Assignment 1: Could you output the stretch of the Cole Cassels article from "Cassels spent three" through "and the Sedins.", copied word for word?

Passage for review:
↓
Cassels, the next generation.

From 1999 to 2002, Andrew Cassels was a productive top six centreman for the Vancouver Canucks, racking up 168 points in 198 games during in his time in Vancouver. Now the Canucks have another generation of the Cassels family in the organization after selecting Cole Cassels, son of Andrew, in the third round, 85th overall at the 2013 NHL Entry Draft.

The elder Cassels not only played the role of dad, but was also a mentor to his son while the family moved around North America so Andrew could continue his hockey career which spanned 1,015 games over 17 seasons.

“It was great,” said Cole, who was born in Harftord and grew up in Calgary, Vancouver, Columbus, Washington D.C. and Oakville, Ontario. “He taught me almost everything I know about the game and I was very fortunate to have him as a mentor.”

Cassels spent three years living in Vancouver while his father wore No. 25 for the Canucks. He doesn’t remember all of his time spent in the city, but recalls being around the team, which at the time featured players like Markus Naslund, Todd Bertuzzi and the Sedins.

“I remember running around the room when I was five or six, just being the little guy, probably being a pest.”

If Cassels ever makes the big club it won’t be the first time he has walked out of the Canucks dressing room, down the tunnel and onto the Rogers Arena ice surface in front of over 18,000 fans. The 6-foot, 180-pounder accompanied the Canucks onto the ice and stood at the blue line during the national anthems twice as a kid, once standing beside Naslund, while the other time beside his father.
↑
Assignment 2: Will you return, unchanged, the stretch of the records below from their start through the line containing "coordinates pyautogui.click(x=642, y=216)."?

Input material:
↓
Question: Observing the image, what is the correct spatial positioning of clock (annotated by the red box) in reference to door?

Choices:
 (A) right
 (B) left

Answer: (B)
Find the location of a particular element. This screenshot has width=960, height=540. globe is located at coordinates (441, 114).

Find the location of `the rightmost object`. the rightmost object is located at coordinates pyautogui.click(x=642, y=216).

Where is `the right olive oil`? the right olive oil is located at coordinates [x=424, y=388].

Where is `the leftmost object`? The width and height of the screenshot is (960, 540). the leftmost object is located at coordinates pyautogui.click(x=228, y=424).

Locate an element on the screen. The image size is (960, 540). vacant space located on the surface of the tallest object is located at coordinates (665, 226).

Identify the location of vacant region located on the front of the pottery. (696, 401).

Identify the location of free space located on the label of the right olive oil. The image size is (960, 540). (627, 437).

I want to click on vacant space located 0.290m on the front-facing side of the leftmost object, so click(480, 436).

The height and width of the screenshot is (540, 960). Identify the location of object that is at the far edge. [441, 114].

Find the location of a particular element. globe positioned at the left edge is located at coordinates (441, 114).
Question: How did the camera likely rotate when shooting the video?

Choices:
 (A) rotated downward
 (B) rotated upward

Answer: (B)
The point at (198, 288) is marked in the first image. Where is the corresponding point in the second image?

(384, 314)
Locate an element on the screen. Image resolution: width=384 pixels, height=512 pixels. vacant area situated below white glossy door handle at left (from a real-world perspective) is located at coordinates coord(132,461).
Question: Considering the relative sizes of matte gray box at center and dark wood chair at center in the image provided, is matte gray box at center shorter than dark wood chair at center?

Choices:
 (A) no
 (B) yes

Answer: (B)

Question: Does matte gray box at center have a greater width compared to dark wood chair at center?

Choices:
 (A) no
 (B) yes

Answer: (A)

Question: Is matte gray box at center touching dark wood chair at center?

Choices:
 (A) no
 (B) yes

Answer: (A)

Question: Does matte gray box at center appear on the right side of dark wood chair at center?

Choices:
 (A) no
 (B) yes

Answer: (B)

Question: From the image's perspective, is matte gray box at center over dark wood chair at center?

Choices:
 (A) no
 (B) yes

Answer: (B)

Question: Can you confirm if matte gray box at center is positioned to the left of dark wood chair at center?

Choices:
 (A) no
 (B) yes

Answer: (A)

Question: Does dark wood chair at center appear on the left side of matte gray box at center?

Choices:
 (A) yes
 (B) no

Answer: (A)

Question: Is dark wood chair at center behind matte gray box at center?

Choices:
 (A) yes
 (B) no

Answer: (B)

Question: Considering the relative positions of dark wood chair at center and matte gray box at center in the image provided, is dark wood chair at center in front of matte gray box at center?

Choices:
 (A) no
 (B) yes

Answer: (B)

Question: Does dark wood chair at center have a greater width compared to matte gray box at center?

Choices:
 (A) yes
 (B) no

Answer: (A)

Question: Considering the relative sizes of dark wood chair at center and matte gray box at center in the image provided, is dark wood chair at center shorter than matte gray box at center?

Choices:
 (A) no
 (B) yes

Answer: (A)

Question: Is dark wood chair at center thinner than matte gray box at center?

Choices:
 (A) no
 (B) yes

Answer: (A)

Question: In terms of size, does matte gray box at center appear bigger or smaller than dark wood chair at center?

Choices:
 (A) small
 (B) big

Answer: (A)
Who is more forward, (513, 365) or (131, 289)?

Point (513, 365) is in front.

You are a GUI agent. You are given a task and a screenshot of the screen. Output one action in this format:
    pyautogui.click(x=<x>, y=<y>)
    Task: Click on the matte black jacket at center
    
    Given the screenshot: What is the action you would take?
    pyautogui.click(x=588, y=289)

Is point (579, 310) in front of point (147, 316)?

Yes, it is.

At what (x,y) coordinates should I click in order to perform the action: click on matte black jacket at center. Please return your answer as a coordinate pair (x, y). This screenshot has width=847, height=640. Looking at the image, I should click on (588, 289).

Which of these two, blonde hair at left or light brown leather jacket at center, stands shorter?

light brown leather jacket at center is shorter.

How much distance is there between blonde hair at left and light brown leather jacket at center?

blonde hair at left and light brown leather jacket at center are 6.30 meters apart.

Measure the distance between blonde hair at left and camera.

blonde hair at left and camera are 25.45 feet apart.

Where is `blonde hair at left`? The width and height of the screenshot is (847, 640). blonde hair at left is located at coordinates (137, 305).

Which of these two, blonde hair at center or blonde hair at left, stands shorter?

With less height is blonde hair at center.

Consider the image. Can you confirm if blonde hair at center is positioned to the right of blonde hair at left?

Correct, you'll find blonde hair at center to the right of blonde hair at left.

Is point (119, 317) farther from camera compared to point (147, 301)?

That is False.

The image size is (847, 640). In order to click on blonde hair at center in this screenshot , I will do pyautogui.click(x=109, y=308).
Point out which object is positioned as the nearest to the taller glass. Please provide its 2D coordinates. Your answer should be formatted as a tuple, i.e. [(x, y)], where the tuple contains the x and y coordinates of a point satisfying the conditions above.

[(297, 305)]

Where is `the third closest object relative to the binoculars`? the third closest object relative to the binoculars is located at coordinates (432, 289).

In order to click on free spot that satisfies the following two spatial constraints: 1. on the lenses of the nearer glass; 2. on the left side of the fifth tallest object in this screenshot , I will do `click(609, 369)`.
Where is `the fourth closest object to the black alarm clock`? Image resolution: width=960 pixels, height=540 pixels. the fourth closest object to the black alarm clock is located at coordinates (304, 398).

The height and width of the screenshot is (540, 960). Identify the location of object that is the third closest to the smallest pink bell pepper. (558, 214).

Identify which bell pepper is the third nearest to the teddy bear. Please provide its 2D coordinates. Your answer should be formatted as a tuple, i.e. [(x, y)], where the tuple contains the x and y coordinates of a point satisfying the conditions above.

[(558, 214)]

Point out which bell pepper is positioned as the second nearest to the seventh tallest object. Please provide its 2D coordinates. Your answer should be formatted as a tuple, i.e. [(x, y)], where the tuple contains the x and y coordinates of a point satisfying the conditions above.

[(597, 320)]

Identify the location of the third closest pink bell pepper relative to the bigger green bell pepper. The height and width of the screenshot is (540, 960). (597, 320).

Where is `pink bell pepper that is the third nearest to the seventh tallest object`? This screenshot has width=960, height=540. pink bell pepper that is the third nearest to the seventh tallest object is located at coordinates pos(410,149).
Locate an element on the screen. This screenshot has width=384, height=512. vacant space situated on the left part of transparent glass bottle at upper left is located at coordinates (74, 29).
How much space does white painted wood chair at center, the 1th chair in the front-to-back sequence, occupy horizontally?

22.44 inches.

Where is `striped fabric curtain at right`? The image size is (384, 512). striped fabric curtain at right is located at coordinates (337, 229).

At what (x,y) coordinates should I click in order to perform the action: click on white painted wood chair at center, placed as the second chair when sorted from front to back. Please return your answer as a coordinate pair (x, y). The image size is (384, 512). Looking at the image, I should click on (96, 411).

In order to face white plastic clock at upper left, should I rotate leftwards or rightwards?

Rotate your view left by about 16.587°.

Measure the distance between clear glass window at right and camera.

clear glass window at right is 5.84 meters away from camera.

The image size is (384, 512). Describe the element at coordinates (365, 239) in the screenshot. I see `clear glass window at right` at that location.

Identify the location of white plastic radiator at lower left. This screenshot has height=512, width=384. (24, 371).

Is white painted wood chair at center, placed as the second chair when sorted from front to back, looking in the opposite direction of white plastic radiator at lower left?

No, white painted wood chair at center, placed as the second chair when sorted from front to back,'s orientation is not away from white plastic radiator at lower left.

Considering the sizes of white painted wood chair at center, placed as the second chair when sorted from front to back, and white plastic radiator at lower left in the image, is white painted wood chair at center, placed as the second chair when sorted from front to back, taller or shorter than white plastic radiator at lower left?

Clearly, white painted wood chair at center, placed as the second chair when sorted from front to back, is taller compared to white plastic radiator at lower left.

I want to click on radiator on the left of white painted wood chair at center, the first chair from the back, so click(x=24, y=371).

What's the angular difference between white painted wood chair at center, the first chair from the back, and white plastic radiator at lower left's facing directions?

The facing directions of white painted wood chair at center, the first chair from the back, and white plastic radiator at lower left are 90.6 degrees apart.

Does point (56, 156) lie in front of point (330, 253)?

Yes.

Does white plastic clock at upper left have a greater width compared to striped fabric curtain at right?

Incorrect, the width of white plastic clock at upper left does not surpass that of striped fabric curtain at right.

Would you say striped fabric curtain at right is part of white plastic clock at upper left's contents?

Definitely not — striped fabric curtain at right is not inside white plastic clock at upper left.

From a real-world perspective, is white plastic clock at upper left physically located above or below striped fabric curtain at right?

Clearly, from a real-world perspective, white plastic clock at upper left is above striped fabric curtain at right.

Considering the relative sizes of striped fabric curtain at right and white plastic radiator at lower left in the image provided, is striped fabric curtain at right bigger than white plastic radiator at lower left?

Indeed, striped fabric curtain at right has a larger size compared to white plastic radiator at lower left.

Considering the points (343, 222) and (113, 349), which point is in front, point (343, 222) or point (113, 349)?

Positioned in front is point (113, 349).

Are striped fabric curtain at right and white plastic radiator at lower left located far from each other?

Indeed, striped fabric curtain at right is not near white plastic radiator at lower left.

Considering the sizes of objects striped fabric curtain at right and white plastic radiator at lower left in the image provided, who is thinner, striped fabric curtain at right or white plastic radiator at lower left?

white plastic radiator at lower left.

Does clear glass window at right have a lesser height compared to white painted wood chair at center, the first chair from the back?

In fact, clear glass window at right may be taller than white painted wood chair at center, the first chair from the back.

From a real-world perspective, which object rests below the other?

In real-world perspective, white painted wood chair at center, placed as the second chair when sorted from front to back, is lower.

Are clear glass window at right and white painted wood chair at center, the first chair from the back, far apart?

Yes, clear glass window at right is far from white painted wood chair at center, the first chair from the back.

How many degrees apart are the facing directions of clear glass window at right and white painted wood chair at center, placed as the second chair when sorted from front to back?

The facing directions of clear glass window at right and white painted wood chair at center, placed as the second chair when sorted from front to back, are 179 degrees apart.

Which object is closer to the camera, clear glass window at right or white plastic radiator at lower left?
↑
Your solution 1:
Cassels spent three years living in Vancouver while his father wore No. 25 for the Canucks. He doesn’t remember all of his time spent in the city, but recalls being around the team, which at the time featured players like Markus Naslund, Todd Bertuzzi and the Sedins.

Your solution 2:
Question: Observing the image, what is the correct spatial positioning of clock (annotated by the red box) in reference to door?

Choices:
 (A) right
 (B) left

Answer: (B)
Find the location of a particular element. This screenshot has width=960, height=540. globe is located at coordinates (441, 114).

Find the location of `the rightmost object`. the rightmost object is located at coordinates pyautogui.click(x=642, y=216).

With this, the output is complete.